Pose landmark coordinates
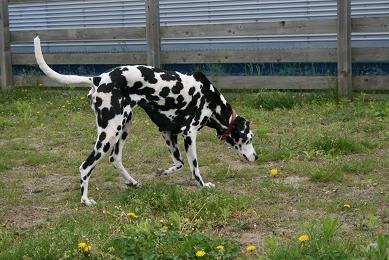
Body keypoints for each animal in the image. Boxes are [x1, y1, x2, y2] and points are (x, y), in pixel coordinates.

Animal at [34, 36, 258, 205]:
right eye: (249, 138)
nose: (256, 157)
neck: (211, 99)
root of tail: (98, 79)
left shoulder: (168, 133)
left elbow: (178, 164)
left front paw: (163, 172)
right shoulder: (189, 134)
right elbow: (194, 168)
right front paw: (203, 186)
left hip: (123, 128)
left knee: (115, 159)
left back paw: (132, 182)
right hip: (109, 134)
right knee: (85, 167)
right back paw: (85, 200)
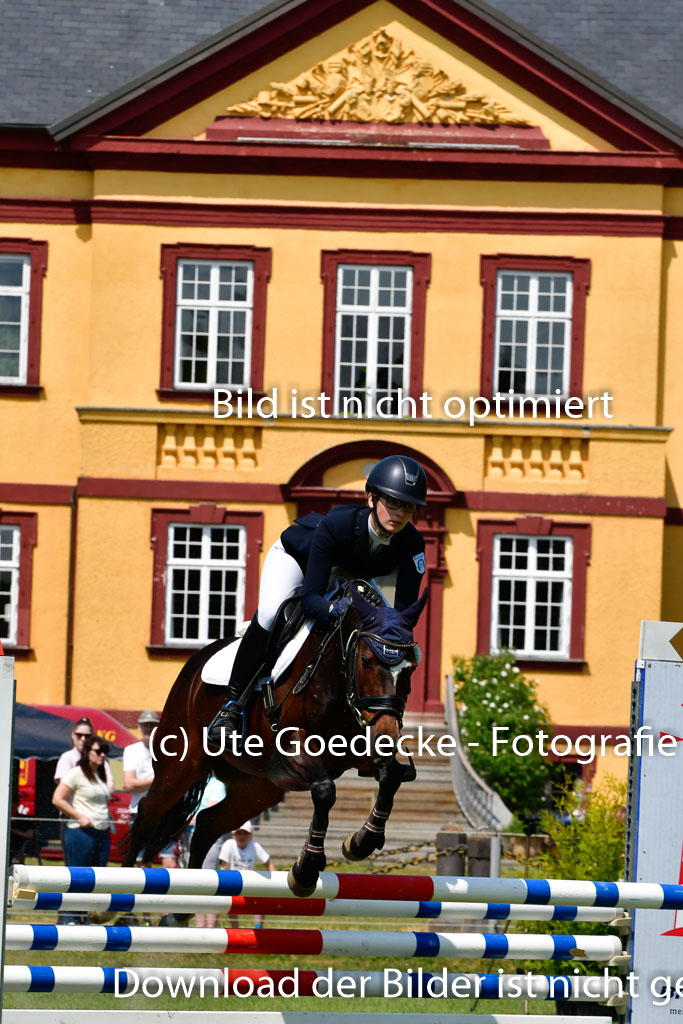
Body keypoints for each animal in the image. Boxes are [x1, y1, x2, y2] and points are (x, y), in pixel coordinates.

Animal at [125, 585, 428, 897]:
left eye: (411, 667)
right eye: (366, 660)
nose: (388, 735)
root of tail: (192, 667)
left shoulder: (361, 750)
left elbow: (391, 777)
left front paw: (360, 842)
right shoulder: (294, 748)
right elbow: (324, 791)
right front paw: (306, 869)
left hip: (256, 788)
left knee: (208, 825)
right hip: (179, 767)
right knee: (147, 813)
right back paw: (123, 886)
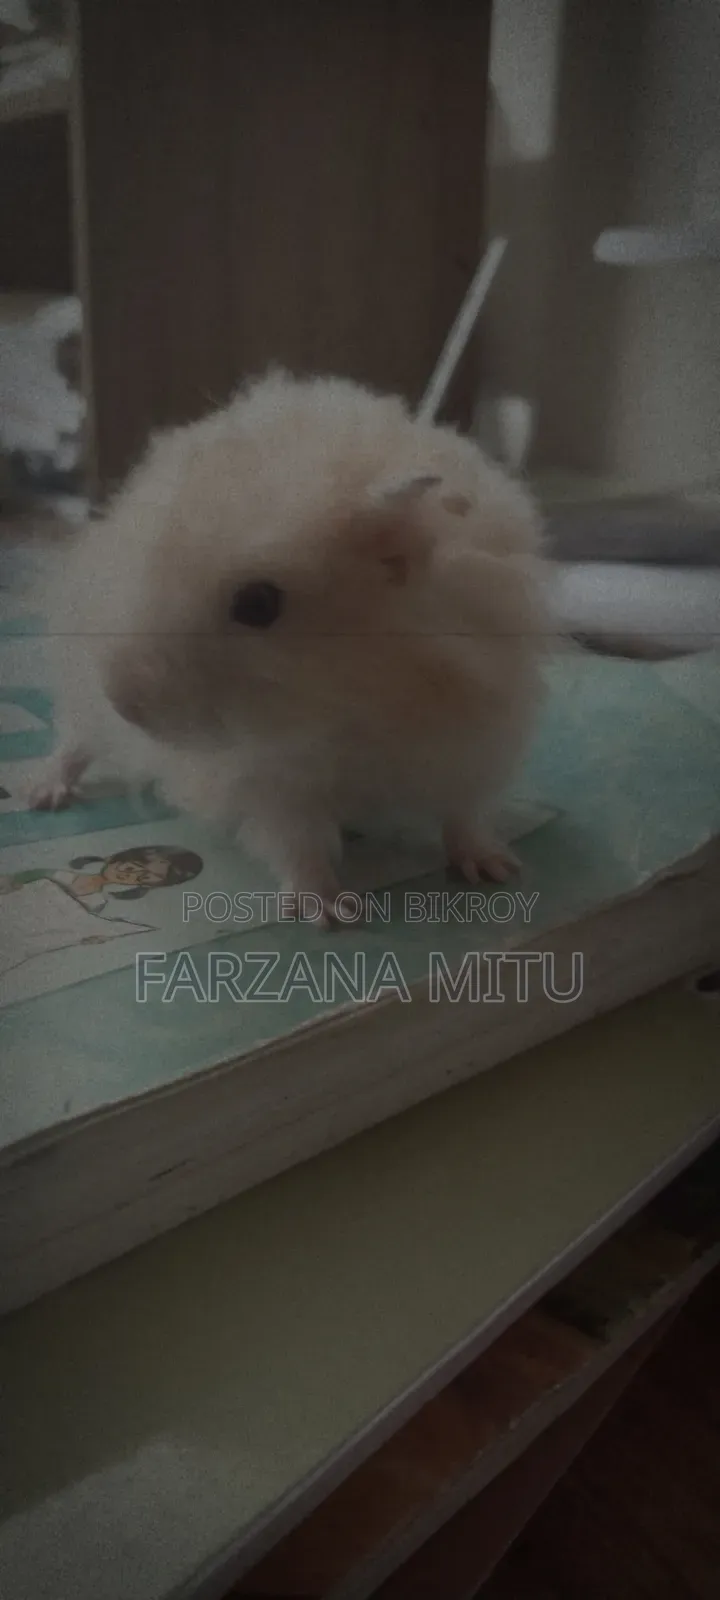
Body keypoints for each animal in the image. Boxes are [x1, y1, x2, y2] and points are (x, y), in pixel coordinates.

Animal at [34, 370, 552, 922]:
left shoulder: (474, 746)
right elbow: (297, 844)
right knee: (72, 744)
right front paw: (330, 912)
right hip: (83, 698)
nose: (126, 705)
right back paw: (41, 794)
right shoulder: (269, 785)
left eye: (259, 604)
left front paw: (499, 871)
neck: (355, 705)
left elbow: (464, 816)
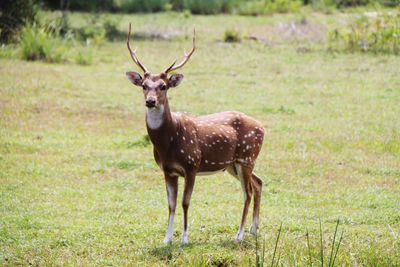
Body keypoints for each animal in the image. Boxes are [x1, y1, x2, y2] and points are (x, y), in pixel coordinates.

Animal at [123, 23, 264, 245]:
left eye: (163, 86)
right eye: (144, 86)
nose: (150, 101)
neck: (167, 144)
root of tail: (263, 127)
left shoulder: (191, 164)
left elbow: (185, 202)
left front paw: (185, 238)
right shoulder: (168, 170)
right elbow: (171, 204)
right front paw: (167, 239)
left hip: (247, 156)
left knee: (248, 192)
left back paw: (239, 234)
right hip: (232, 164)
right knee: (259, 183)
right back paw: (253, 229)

**WHAT TO WORK ON**
Out of the records above, pull each line containing the word "root".

**OUTPUT BELOW**
root of tail: (98, 79)
root of tail: (192, 667)
root of tail: (263, 127)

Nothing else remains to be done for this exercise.